* [Directions for this task]: Go through the data and copy every line exactly, but not the images.

*** Block opens ***

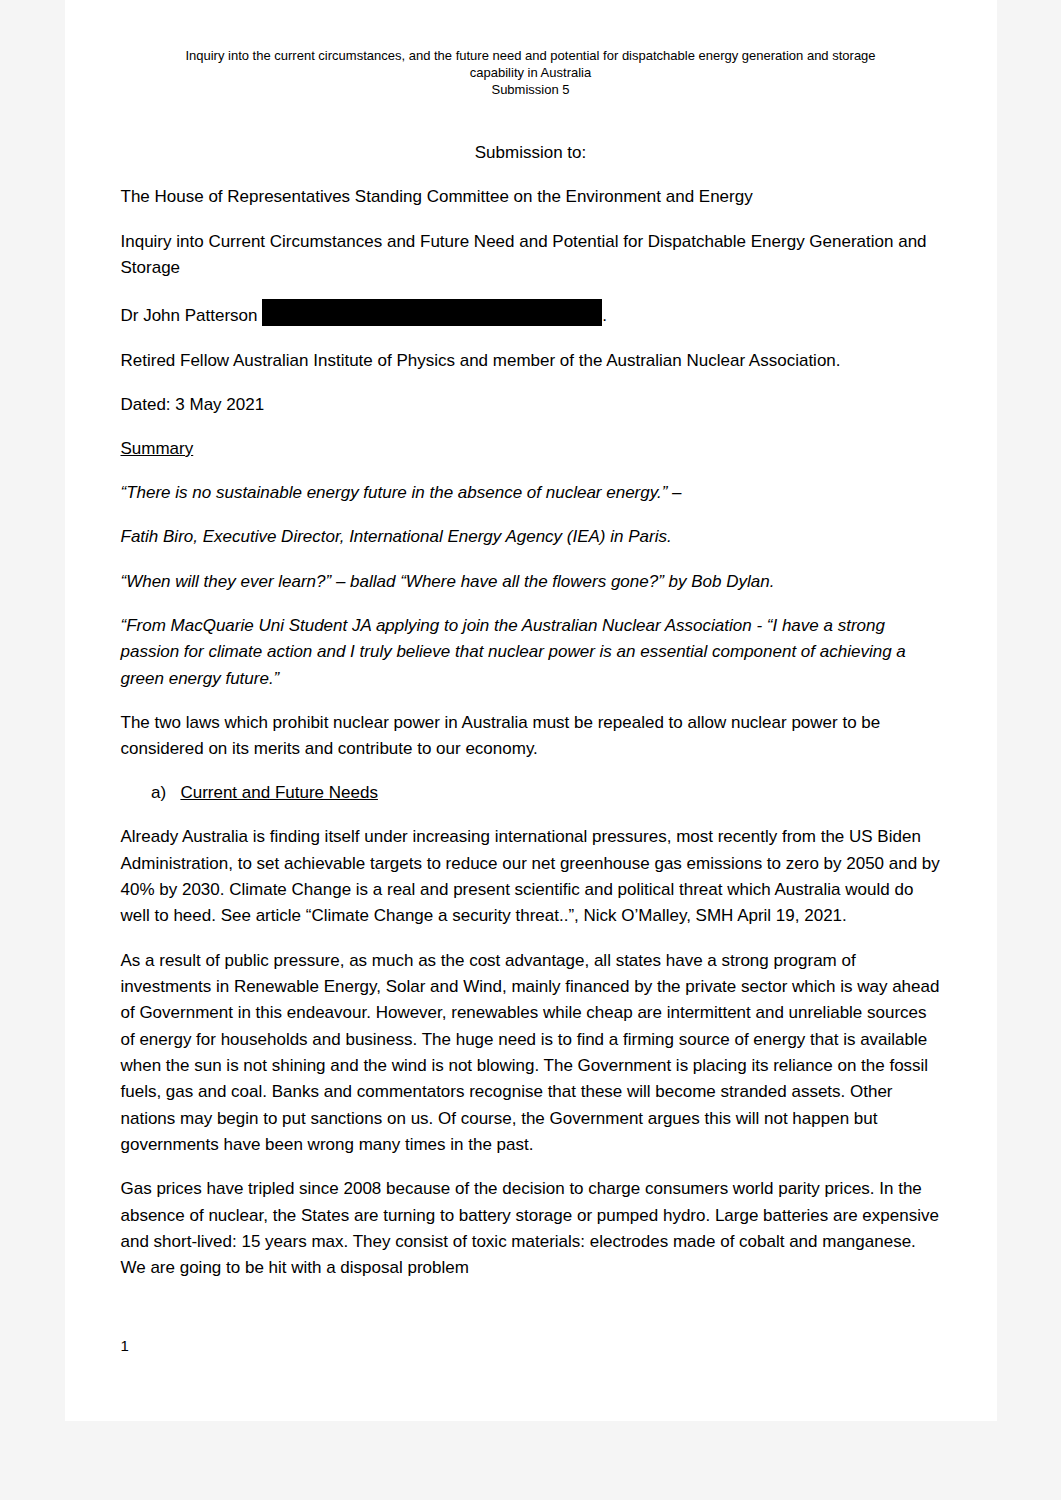Inquiry into the current circumstances, and the future need and potential for dispatchable energy generation and storage capability in Australia Submission 5
Submission to:
The House of Representatives Standing Committee on the Environment and Energy
Inquiry into Current Circumstances and Future Need and Potential for Dispatchable Energy Generation and Storage
Dr John Patterson .
Retired Fellow Australian Institute of Physics and member of the Australian Nuclear Association.
Dated: 3 May 2021
Summary
“There is no sustainable energy future in the absence of nuclear energy.” –
Fatih Biro, Executive Director, International Energy Agency (IEA) in Paris.
“When will they ever learn?” – ballad “Where have all the flowers gone?” by Bob Dylan.
“From MacQuarie Uni Student JA applying to join the Australian Nuclear Association - “I have a strong passion for climate action and I truly believe that nuclear power is an essential component of achieving a green energy future.”
The two laws which prohibit nuclear power in Australia must be repealed to allow nuclear power to be considered on its merits and contribute to our economy.
a) Current and Future Needs
Already Australia is finding itself under increasing international pressures, most recently from the US Biden Administration, to set achievable targets to reduce our net greenhouse gas emissions to zero by 2050 and by 40% by 2030. Climate Change is a real and present scientific and political threat which Australia would do well to heed. See article “Climate Change a security threat..”, Nick O’Malley, SMH April 19, 2021.
As a result of public pressure, as much as the cost advantage, all states have a strong program of investments in Renewable Energy, Solar and Wind, mainly financed by the private sector which is way ahead of Government in this endeavour. However, renewables while cheap are intermittent and unreliable sources of energy for households and business. The huge need is to find a firming source of energy that is available when the sun is not shining and the wind is not blowing. The Government is placing its reliance on the fossil fuels, gas and coal. Banks and commentators recognise that these will become stranded assets. Other nations may begin to put sanctions on us. Of course, the Government argues this will not happen but governments have been wrong many times in the past.
Gas prices have tripled since 2008 because of the decision to charge consumers world parity prices. In the absence of nuclear, the States are turning to battery storage or pumped hydro. Large batteries are expensive and short-lived: 15 years max. They consist of toxic materials: electrodes made of cobalt and manganese. We are going to be hit with a disposal problem
1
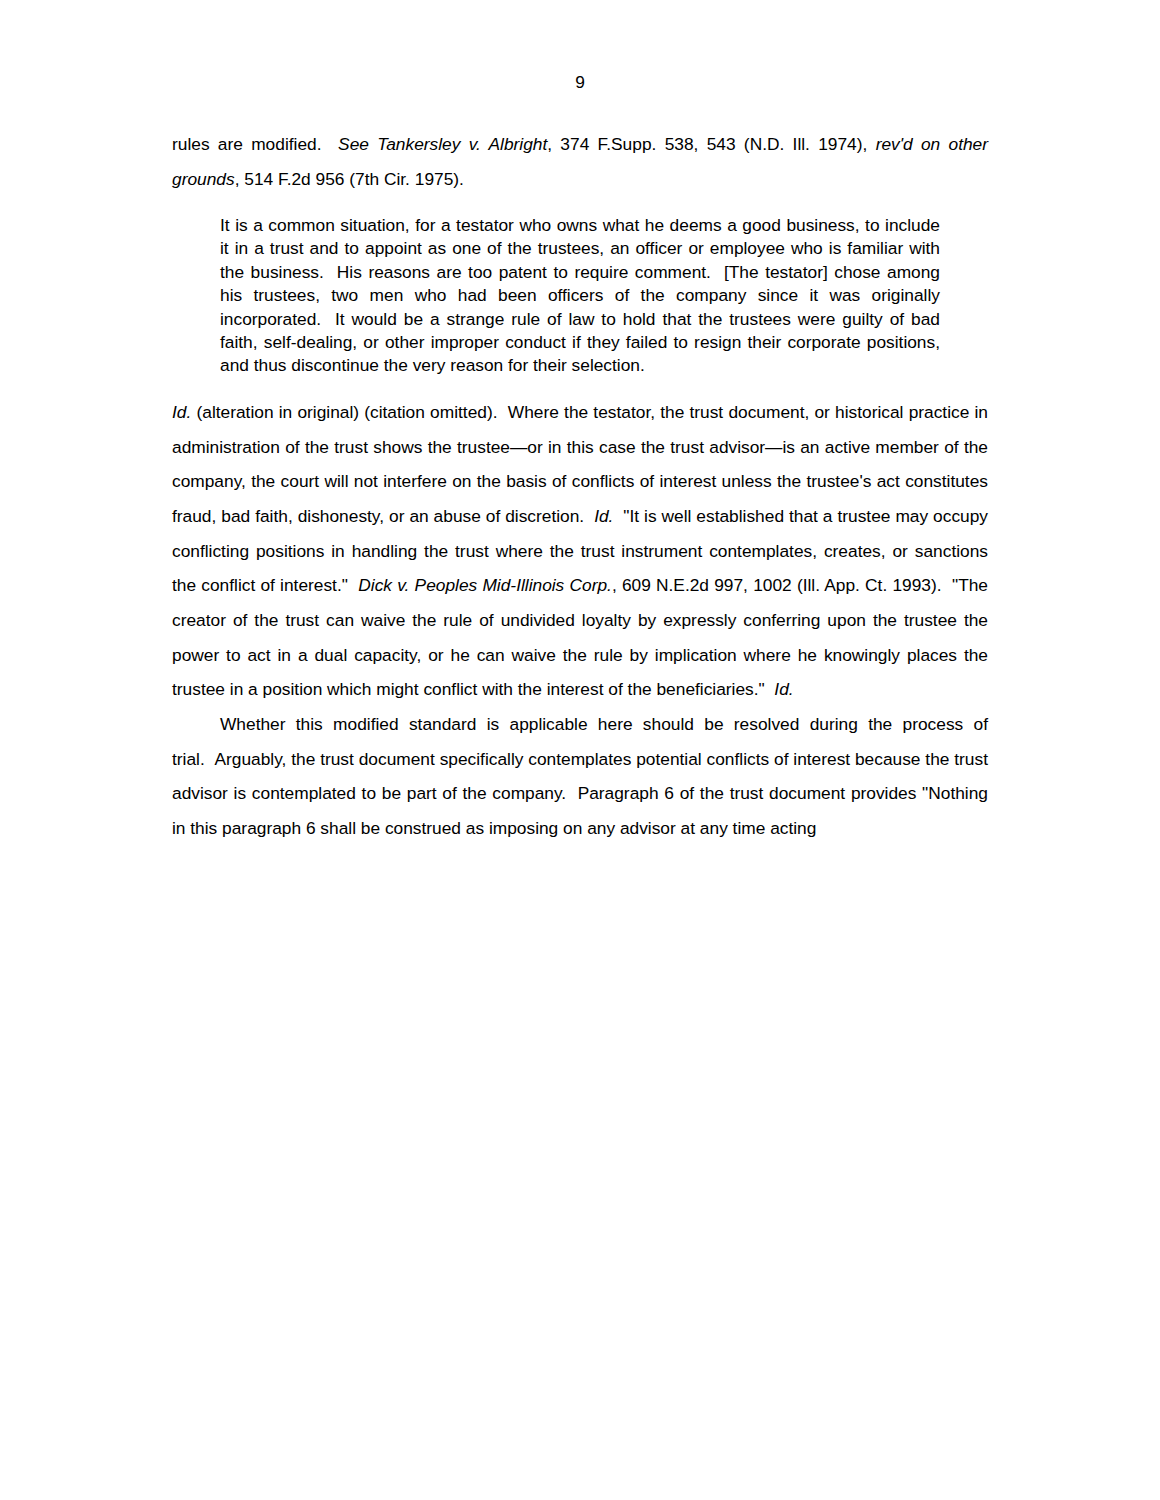9
rules are modified. See Tankersley v. Albright, 374 F.Supp. 538, 543 (N.D. Ill. 1974), rev'd on other grounds, 514 F.2d 956 (7th Cir. 1975).
It is a common situation, for a testator who owns what he deems a good business, to include it in a trust and to appoint as one of the trustees, an officer or employee who is familiar with the business. His reasons are too patent to require comment. [The testator] chose among his trustees, two men who had been officers of the company since it was originally incorporated. It would be a strange rule of law to hold that the trustees were guilty of bad faith, self-dealing, or other improper conduct if they failed to resign their corporate positions, and thus discontinue the very reason for their selection.
Id. (alteration in original) (citation omitted). Where the testator, the trust document, or historical practice in administration of the trust shows the trustee—or in this case the trust advisor—is an active member of the company, the court will not interfere on the basis of conflicts of interest unless the trustee's act constitutes fraud, bad faith, dishonesty, or an abuse of discretion. Id. "It is well established that a trustee may occupy conflicting positions in handling the trust where the trust instrument contemplates, creates, or sanctions the conflict of interest." Dick v. Peoples Mid-Illinois Corp., 609 N.E.2d 997, 1002 (Ill. App. Ct. 1993). "The creator of the trust can waive the rule of undivided loyalty by expressly conferring upon the trustee the power to act in a dual capacity, or he can waive the rule by implication where he knowingly places the trustee in a position which might conflict with the interest of the beneficiaries." Id.
Whether this modified standard is applicable here should be resolved during the process of trial. Arguably, the trust document specifically contemplates potential conflicts of interest because the trust advisor is contemplated to be part of the company. Paragraph 6 of the trust document provides "Nothing in this paragraph 6 shall be construed as imposing on any advisor at any time acting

*** Block closes ***

* [Task output]:
Inquiry into the current circumstances, and the future need and potential for dispatchable energy generation and storage capability in Australia Submission 5
Submission to:
The House of Representatives Standing Committee on the Environment and Energy
Inquiry into Current Circumstances and Future Need and Potential for Dispatchable Energy Generation and Storage
Dr John Patterson .
Retired Fellow Australian Institute of Physics and member of the Australian Nuclear Association.
Dated: 3 May 2021
Summary
“There is no sustainable energy future in the absence of nuclear energy.” –
Fatih Biro, Executive Director, International Energy Agency (IEA) in Paris.
“When will they ever learn?” – ballad “Where have all the flowers gone?” by Bob Dylan.
“From MacQuarie Uni Student JA applying to join the Australian Nuclear Association - “I have a strong passion for climate action and I truly believe that nuclear power is an essential component of achieving a green energy future.”
The two laws which prohibit nuclear power in Australia must be repealed to allow nuclear power to be considered on its merits and contribute to our economy.
a) Current and Future Needs
Already Australia is finding itself under increasing international pressures, most recently from the US Biden Administration, to set achievable targets to reduce our net greenhouse gas emissions to zero by 2050 and by 40% by 2030. Climate Change is a real and present scientific and political threat which Australia would do well to heed. See article “Climate Change a security threat..”, Nick O’Malley, SMH April 19, 2021.
As a result of public pressure, as much as the cost advantage, all states have a strong program of investments in Renewable Energy, Solar and Wind, mainly financed by the private sector which is way ahead of Government in this endeavour. However, renewables while cheap are intermittent and unreliable sources of energy for households and business. The huge need is to find a firming source of energy that is available when the sun is not shining and the wind is not blowing. The Government is placing its reliance on the fossil fuels, gas and coal. Banks and commentators recognise that these will become stranded assets. Other nations may begin to put sanctions on us. Of course, the Government argues this will not happen but governments have been wrong many times in the past.
Gas prices have tripled since 2008 because of the decision to charge consumers world parity prices. In the absence of nuclear, the States are turning to battery storage or pumped hydro. Large batteries are expensive and short-lived: 15 years max. They consist of toxic materials: electrodes made of cobalt and manganese. We are going to be hit with a disposal problem
1
9
rules are modified. See Tankersley v. Albright, 374 F.Supp. 538, 543 (N.D. Ill. 1974), rev'd on other grounds, 514 F.2d 956 (7th Cir. 1975).
It is a common situation, for a testator who owns what he deems a good business, to include it in a trust and to appoint as one of the trustees, an officer or employee who is familiar with the business. His reasons are too patent to require comment. [The testator] chose among his trustees, two men who had been officers of the company since it was originally incorporated. It would be a strange rule of law to hold that the trustees were guilty of bad faith, self-dealing, or other improper conduct if they failed to resign their corporate positions, and thus discontinue the very reason for their selection.
Id. (alteration in original) (citation omitted). Where the testator, the trust document, or historical practice in administration of the trust shows the trustee—or in this case the trust advisor—is an active member of the company, the court will not interfere on the basis of conflicts of interest unless the trustee's act constitutes fraud, bad faith, dishonesty, or an abuse of discretion. Id. "It is well established that a trustee may occupy conflicting positions in handling the trust where the trust instrument contemplates, creates, or sanctions the conflict of interest." Dick v. Peoples Mid-Illinois Corp., 609 N.E.2d 997, 1002 (Ill. App. Ct. 1993). "The creator of the trust can waive the rule of undivided loyalty by expressly conferring upon the trustee the power to act in a dual capacity, or he can waive the rule by implication where he knowingly places the trustee in a position which might conflict with the interest of the beneficiaries." Id.
Whether this modified standard is applicable here should be resolved during the process of trial. Arguably, the trust document specifically contemplates potential conflicts of interest because the trust advisor is contemplated to be part of the company. Paragraph 6 of the trust document provides "Nothing in this paragraph 6 shall be construed as imposing on any advisor at any time acting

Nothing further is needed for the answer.